Jill Ferson, the clinic director at Mt. Vernon Hospital Methadone Clinic, reports providing methadone for pregnant patients housed at Bedford Hills Correctional Facility for Women and Westchester Women's Corrections, both in New York state. She says the care her clinic is able to provide to these women differs greatly depending on the facility.
"What's really nice about Bedford is that they work with us to taper these women after pregnancy...We have a woman from Bedford who gave birth three or four weeks ago and is still coming to the clinic," she says. "At Westchester, once the women give birth, they usually cut the dose by half one day, wait maybe a day or two, and then take them off." My many attempts for a comment on this from the Community Relations office at Westchester were unsuccessful.
John McCarthy, assistant professor of psychiatry at University of California, Davis, worked with pregnant women on methadone as a psychiatrist and addiction medicine physician for 40 years. He says that withdrawing women immediately after they give birth is "ridiculous," and not something he ever did while treating women who were not incarcerated.
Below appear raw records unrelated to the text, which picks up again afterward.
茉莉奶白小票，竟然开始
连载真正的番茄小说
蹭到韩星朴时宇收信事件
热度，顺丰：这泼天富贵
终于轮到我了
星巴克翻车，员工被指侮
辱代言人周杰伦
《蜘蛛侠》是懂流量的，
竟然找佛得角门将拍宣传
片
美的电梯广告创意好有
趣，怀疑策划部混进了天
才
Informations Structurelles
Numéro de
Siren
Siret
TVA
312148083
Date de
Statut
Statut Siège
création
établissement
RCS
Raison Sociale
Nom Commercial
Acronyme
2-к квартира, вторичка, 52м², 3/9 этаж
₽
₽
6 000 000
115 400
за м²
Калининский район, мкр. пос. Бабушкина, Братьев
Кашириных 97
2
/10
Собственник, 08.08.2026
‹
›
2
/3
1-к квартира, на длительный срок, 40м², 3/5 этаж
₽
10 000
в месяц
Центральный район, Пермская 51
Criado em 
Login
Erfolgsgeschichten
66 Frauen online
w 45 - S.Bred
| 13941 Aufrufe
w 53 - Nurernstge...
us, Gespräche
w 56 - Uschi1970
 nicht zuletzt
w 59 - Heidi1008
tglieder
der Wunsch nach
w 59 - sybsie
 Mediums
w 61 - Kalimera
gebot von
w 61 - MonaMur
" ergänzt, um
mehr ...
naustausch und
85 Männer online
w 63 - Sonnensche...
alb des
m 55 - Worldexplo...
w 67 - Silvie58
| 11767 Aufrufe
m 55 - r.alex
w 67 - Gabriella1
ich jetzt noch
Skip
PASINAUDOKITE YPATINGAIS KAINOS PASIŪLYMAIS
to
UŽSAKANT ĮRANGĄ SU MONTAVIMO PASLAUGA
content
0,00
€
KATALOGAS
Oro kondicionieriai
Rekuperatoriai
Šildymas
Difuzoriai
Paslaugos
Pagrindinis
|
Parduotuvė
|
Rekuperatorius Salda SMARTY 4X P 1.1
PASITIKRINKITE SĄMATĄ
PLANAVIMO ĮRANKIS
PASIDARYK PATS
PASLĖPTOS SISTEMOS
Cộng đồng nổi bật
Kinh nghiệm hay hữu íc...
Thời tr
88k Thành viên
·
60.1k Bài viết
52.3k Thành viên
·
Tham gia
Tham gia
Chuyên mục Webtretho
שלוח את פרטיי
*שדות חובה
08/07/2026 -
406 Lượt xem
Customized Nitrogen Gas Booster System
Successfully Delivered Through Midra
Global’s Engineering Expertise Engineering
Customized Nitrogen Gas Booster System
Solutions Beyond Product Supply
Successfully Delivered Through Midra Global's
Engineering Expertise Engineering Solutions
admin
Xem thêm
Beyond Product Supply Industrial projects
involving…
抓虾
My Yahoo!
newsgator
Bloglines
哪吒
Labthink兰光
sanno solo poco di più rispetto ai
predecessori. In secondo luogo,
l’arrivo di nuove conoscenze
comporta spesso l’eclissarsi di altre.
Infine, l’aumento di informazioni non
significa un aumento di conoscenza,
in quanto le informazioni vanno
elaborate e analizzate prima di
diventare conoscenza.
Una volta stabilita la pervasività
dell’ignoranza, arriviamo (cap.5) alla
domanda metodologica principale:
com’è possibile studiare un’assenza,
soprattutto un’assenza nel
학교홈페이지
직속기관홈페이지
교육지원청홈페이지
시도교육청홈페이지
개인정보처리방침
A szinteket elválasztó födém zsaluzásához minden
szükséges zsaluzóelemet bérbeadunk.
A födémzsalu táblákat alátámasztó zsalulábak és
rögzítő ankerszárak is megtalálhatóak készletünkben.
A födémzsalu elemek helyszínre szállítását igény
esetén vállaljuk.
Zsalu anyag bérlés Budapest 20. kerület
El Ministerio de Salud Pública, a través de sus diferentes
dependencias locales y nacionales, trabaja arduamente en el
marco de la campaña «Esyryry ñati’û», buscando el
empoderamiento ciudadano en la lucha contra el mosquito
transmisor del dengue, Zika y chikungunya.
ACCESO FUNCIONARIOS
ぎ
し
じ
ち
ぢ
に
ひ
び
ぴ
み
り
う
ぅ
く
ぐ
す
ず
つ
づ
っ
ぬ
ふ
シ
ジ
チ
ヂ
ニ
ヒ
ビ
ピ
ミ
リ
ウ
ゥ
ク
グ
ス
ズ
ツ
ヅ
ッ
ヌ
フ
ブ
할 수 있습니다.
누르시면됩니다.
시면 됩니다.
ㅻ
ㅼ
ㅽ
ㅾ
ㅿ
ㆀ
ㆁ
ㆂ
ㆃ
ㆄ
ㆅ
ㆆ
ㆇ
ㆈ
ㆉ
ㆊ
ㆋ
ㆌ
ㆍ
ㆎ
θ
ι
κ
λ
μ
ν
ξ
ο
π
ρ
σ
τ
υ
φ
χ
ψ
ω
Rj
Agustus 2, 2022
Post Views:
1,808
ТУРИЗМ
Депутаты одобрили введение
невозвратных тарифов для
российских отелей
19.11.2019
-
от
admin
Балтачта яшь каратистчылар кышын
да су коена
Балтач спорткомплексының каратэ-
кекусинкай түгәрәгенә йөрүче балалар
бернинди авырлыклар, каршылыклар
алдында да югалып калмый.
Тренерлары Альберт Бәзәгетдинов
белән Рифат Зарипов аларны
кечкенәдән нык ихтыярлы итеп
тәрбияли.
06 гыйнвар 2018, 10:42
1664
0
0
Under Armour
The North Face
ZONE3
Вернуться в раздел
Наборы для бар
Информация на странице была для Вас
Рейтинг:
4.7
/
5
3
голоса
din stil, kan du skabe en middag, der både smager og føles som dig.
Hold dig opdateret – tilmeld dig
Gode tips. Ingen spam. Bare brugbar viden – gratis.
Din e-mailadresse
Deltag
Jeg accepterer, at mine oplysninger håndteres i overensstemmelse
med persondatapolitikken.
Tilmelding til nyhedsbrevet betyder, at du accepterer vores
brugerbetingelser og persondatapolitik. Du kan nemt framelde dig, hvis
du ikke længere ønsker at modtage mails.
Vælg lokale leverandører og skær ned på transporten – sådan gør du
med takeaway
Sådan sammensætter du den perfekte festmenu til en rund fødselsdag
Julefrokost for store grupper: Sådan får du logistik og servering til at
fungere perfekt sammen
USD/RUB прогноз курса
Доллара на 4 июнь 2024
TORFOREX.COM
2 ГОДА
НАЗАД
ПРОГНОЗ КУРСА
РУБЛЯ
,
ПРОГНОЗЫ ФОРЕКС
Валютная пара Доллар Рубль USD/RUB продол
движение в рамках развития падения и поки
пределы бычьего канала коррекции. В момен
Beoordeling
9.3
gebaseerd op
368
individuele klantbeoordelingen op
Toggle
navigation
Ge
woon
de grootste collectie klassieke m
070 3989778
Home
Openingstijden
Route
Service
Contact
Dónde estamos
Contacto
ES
Newman, of Beth Israel Medical Center, agrees. "To let a patient go under withdrawal is unnecessary," he says. "It's cruel and inhuman punishment. We should not permit vicious hostility toward patients." Kreek tells me about the medication-assisted treatment programs she saw in the prisons of Sweden, Iran, and Israel. "What do these countries have in common?" she asks, "Politically, ideologically: next to nothing. They provide medication-assisted treatment because it's right and because it works."
Correction: The headline of this story was altered slightly to reflect an accurate timeline. The women in this story were not forced to begin tapering until after they gave birth.